■ Your task ■
Reproduce every one of the entries below verbatim, leaving the pictures out of your output.

■ Given information ■
*** Block opens ***

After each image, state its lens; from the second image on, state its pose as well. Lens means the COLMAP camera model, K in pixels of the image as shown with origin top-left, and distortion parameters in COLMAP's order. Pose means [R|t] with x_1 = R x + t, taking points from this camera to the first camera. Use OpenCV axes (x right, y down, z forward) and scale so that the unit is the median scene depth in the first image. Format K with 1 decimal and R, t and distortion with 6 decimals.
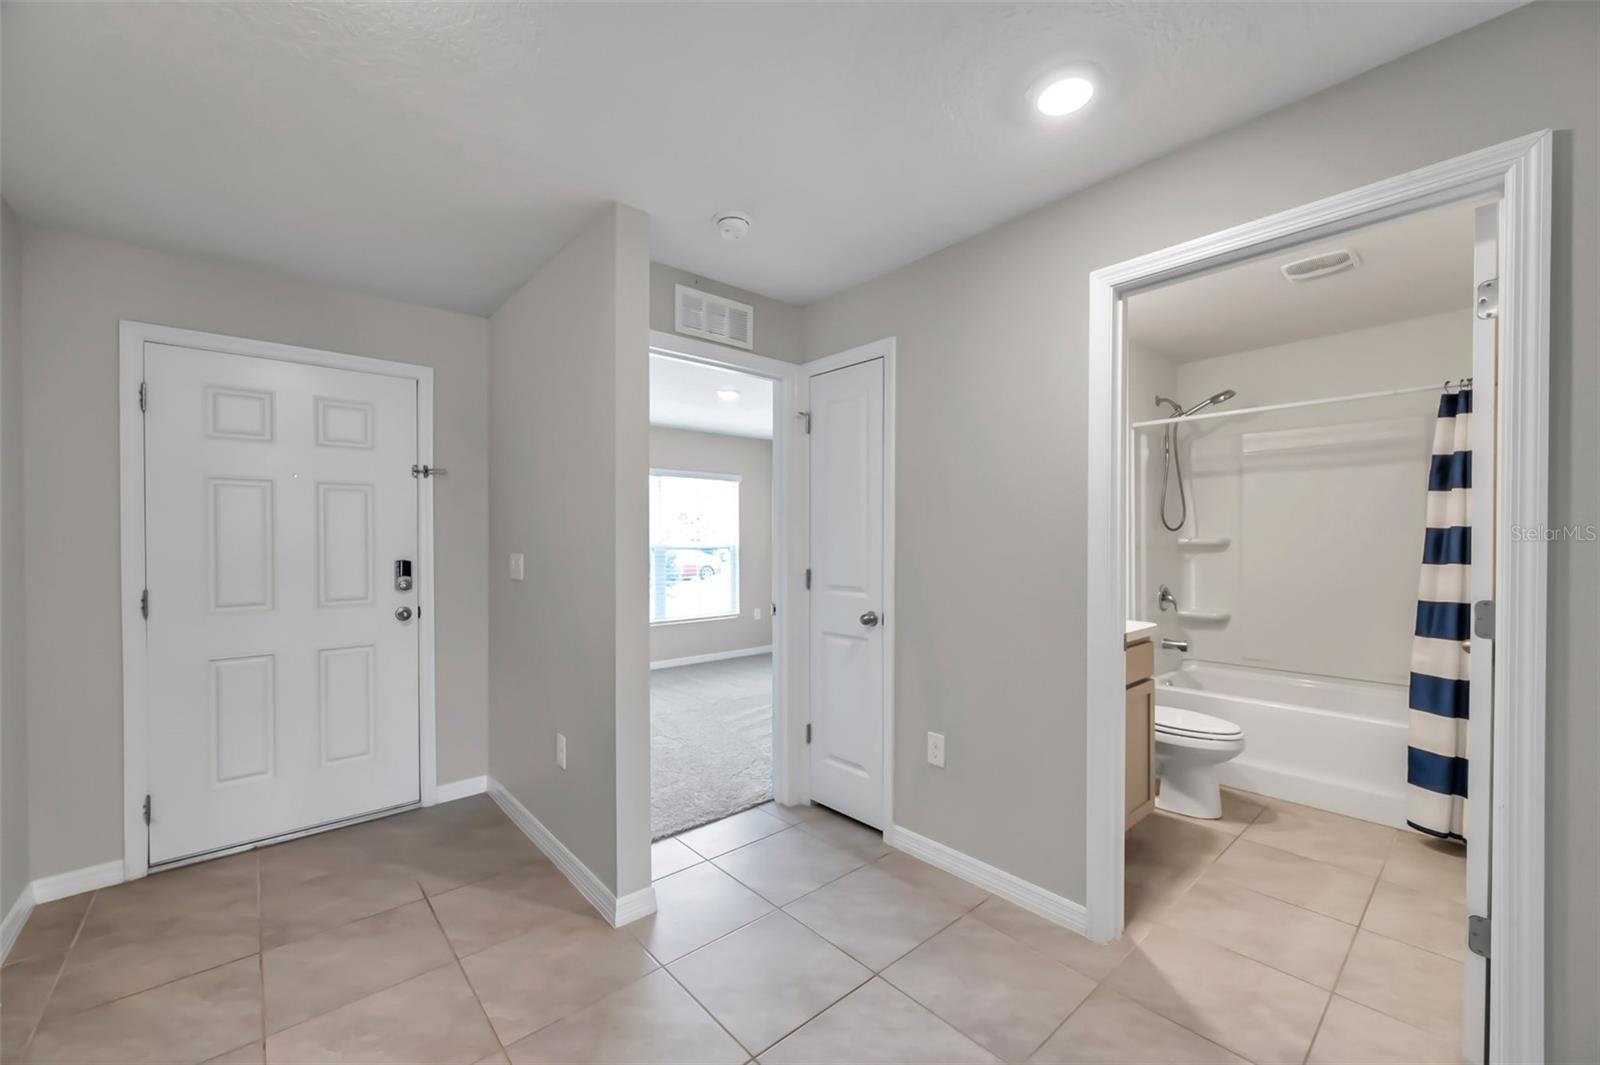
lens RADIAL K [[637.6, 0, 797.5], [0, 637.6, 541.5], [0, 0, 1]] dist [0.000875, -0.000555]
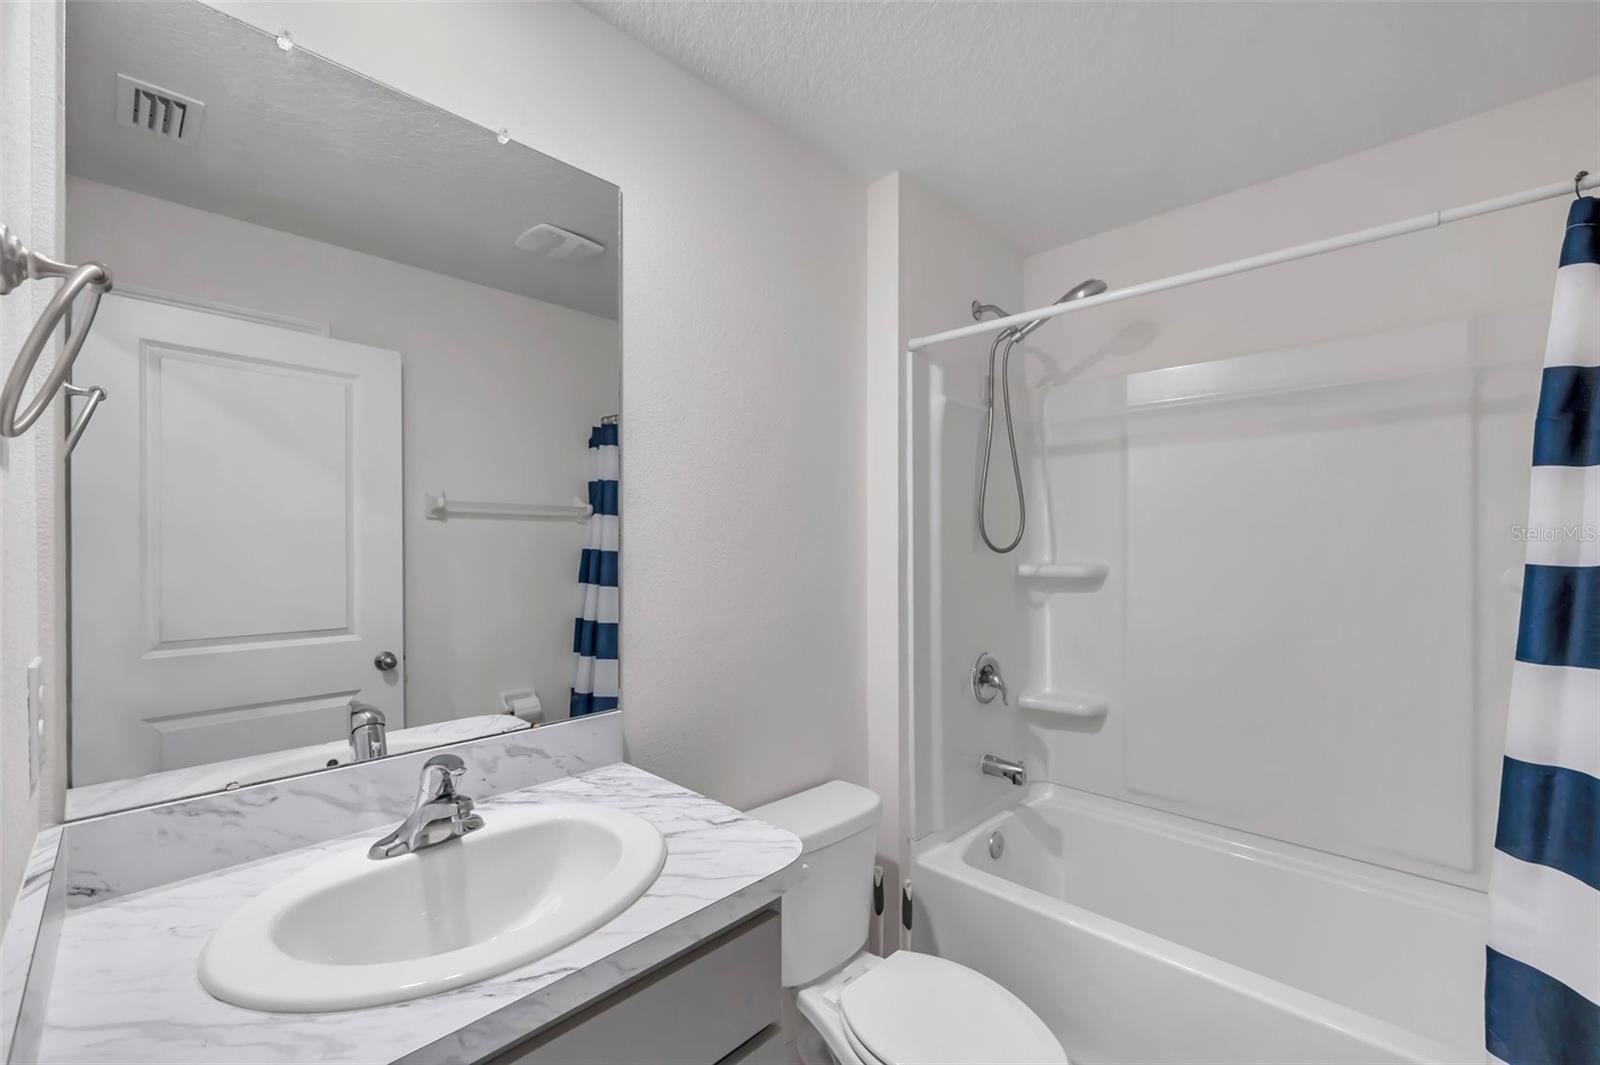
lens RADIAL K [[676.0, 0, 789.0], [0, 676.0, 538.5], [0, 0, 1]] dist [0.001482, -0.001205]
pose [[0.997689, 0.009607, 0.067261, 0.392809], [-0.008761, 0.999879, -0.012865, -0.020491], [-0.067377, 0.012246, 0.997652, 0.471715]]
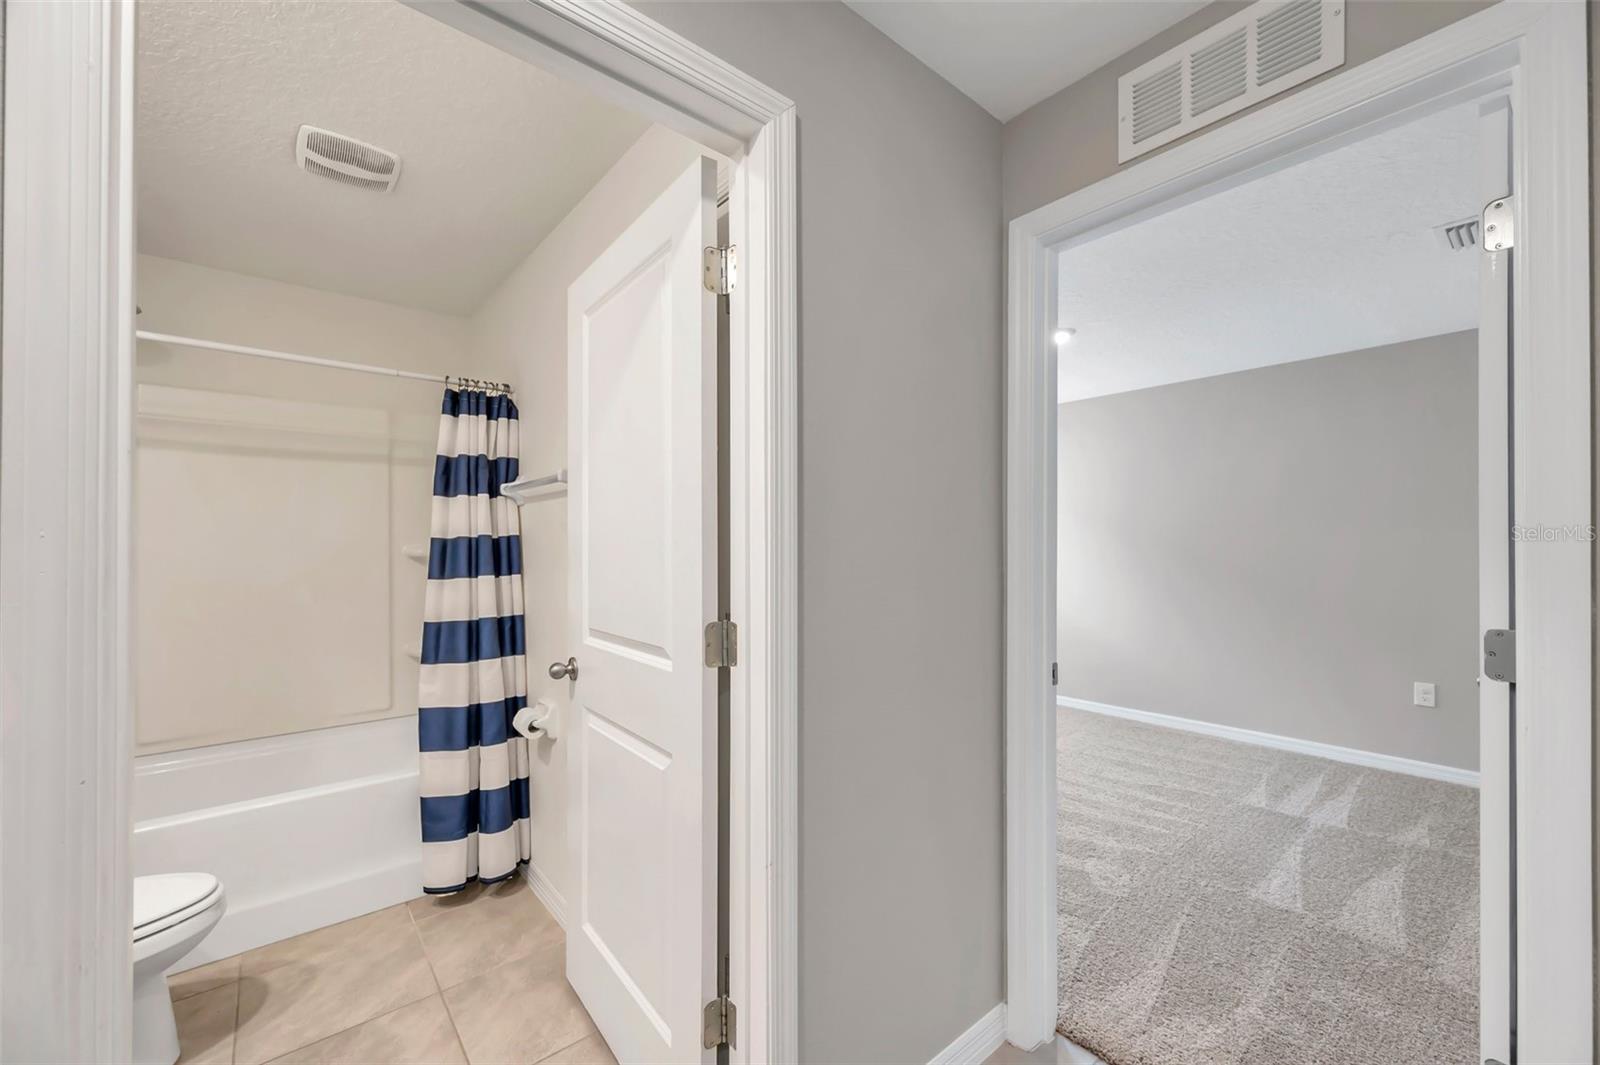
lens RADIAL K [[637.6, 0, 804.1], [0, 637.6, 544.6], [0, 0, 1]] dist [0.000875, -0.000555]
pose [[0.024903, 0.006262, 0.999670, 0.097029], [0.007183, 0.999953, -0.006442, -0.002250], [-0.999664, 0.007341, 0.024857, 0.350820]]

*** Block closes ***

■ Exercise solution ■
After each image, state its lens; from the second image on, state its pose as well. Lens means the COLMAP camera model, K in pixels of the image as shown with origin top-left, and distortion parameters in COLMAP's order. Pose means [R|t] with x_1 = R x + t, taking points from this camera to the first camera. Use OpenCV axes (x right, y down, z forward) and scale so that the unit is the median scene depth in the first image. Format K with 1 decimal and R, t and distortion with 6 decimals.
lens RADIAL K [[637.6, 0, 797.5], [0, 637.6, 541.5], [0, 0, 1]] dist [0.000875, -0.000555]
lens RADIAL K [[676.0, 0, 789.0], [0, 676.0, 538.5], [0, 0, 1]] dist [0.001482, -0.001205]
pose [[0.997689, 0.009607, 0.067261, 0.392809], [-0.008761, 0.999879, -0.012865, -0.020491], [-0.067377, 0.012246, 0.997652, 0.471715]]
lens RADIAL K [[637.6, 0, 804.1], [0, 637.6, 544.6], [0, 0, 1]] dist [0.000875, -0.000555]
pose [[0.024903, 0.006262, 0.999670, 0.097029], [0.007183, 0.999953, -0.006442, -0.002250], [-0.999664, 0.007341, 0.024857, 0.350820]]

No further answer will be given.